The First Blue Laws 1629 – Sunday Closing Law

The First Blue Laws 1629 Sunday Closing Law

The First Blue Laws 1629 - Sunday Closing Law - This 1895 political cartoon illustrates the restrictions imposed by Blue Laws.
The First Blue Laws 1629 – Sunday Closing Law – This 1895 political cartoon illustrates the restrictions imposed by Blue Laws.

Constantine the Great (c. 272–337), Samuel Peters (1735–1826), J. Hammond Trumbull (1821–1897)

Laws prohibiting certain secular activities on days of religion existed in antiquity, although their colorful name only appeared recently.
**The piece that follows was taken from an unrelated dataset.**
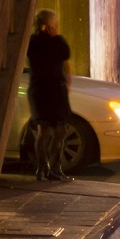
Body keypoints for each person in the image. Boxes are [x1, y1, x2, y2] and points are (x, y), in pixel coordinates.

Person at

Commentators credit the first Sunday Closing Law to Roman Emperor Constantine the Great, who issued an edict in 321 ordering city citizens to rest “on the hallowed day of the sun.”

In 1629, the House of Burgesses of Virginia passed the first Sunday Closing Law in the United States, stating that “the Sabbath day be not customarily profaned by working in any imployments or by going from place to place.”

However, according to etymologists, the word “blue laws” was first used in a satire of Connecticut Congregationalists in the New-York Mercury on March 3, 1755: “Since… the Revival of our old Blue Laws, we have the Pleasure to see the Lord’s Work carry on with Success.”